--- Dataset section ---

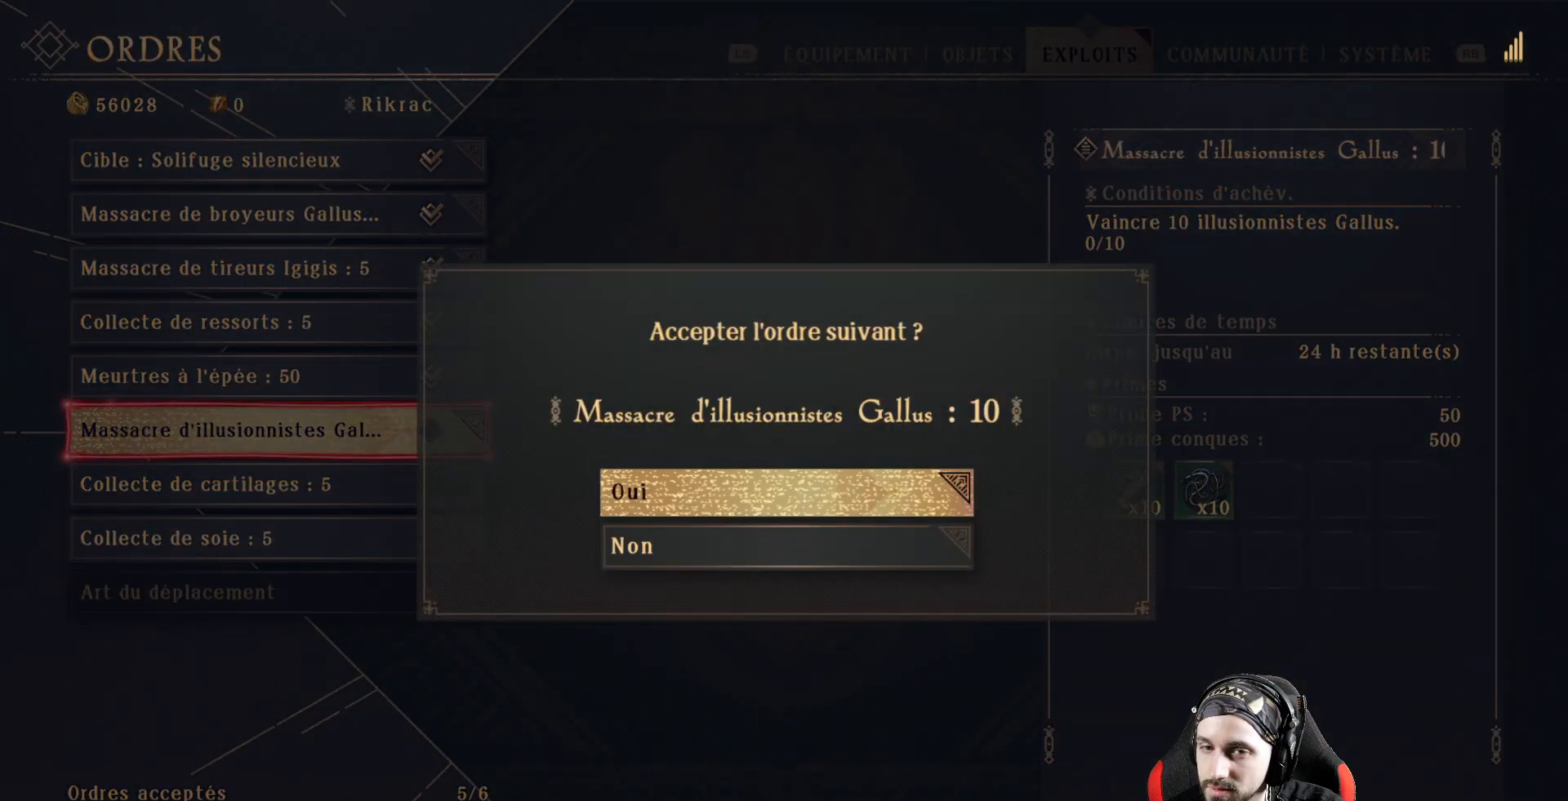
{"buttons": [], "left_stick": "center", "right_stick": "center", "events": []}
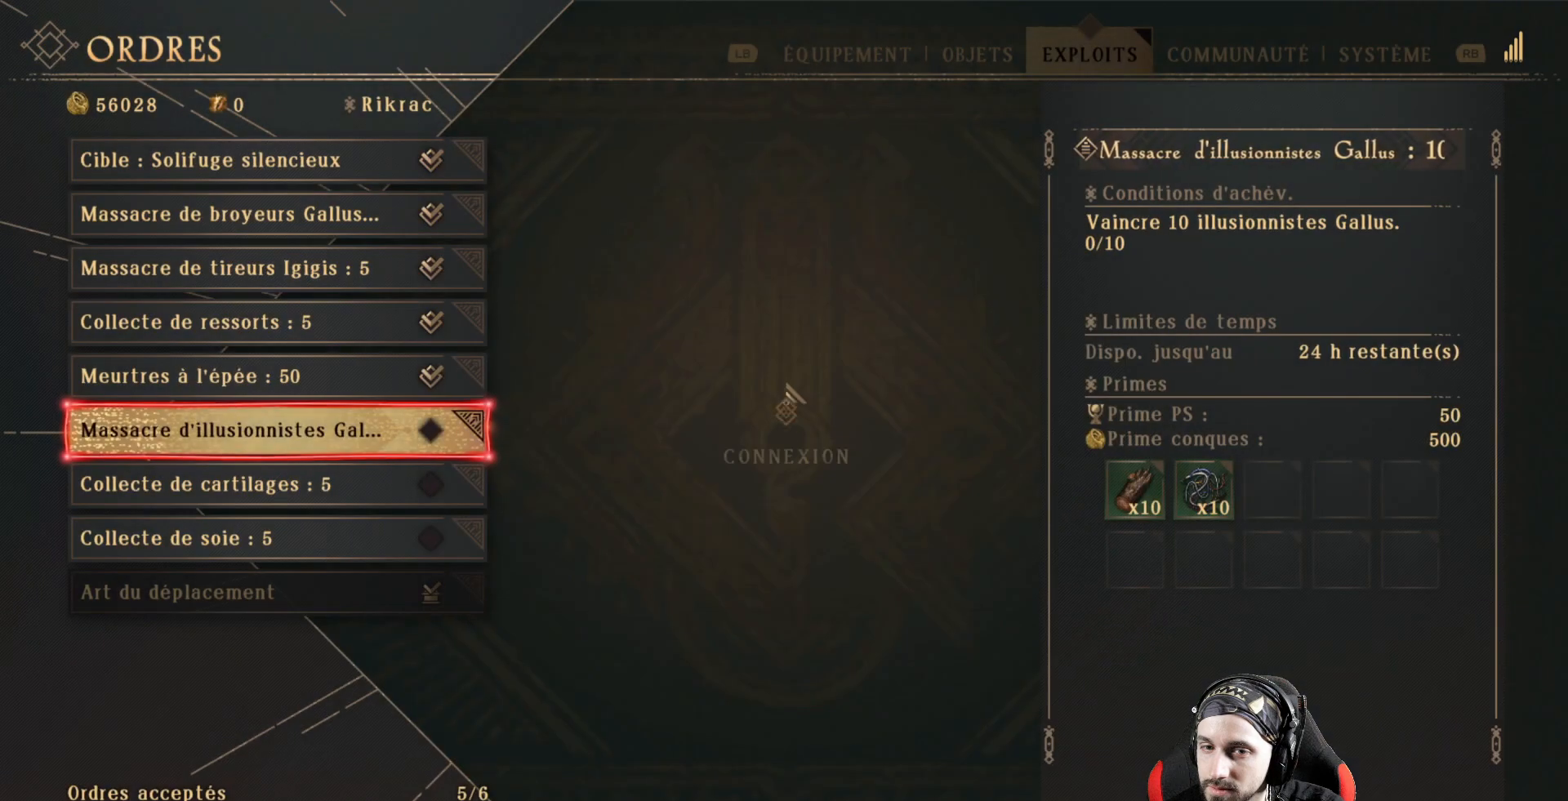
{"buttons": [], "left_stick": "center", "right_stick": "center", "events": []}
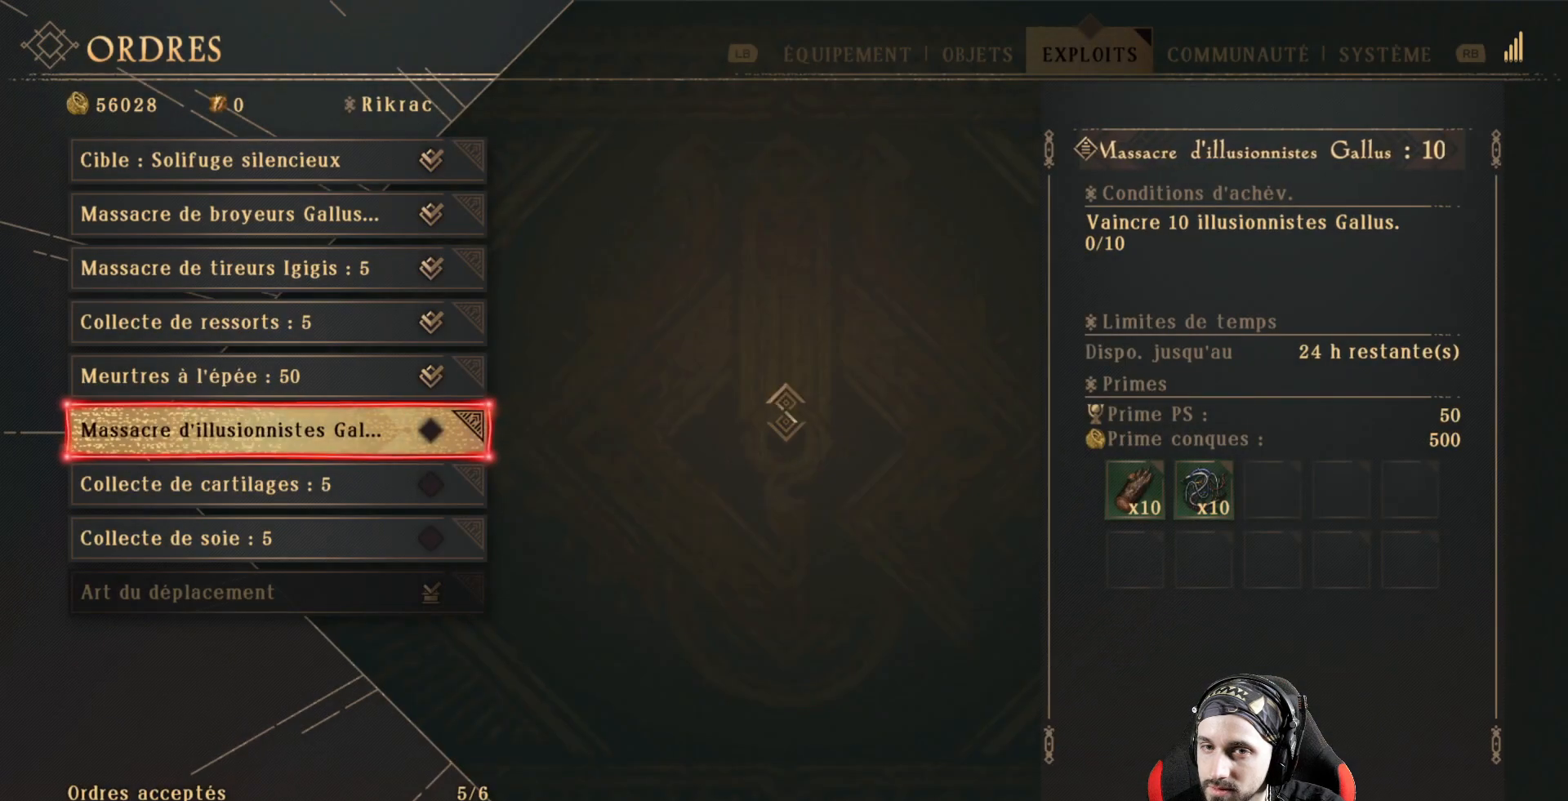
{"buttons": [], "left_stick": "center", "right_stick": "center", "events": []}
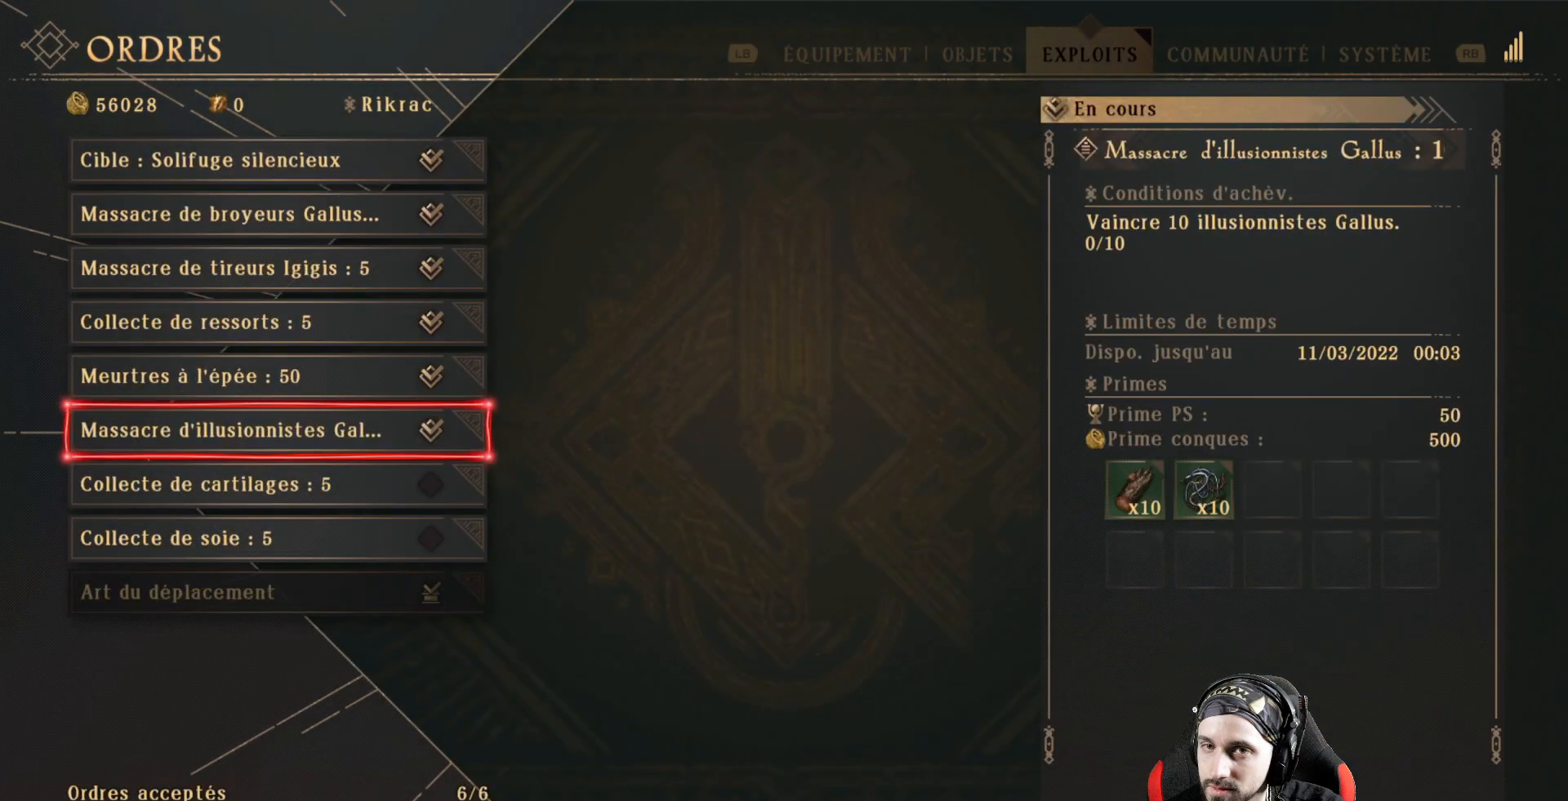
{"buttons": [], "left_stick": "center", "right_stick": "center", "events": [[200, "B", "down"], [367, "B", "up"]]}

---

* Your goal: Take the listing above and retype it exactly. Its pictures are to be omitted.

* Written reply:
{"buttons": [], "left_stick": "center", "right_stick": "center", "events": []}
{"buttons": [], "left_stick": "center", "right_stick": "center", "events": []}
{"buttons": [], "left_stick": "center", "right_stick": "center", "events": []}
{"buttons": [], "left_stick": "center", "right_stick": "center", "events": [[200, "B", "down"], [367, "B", "up"]]}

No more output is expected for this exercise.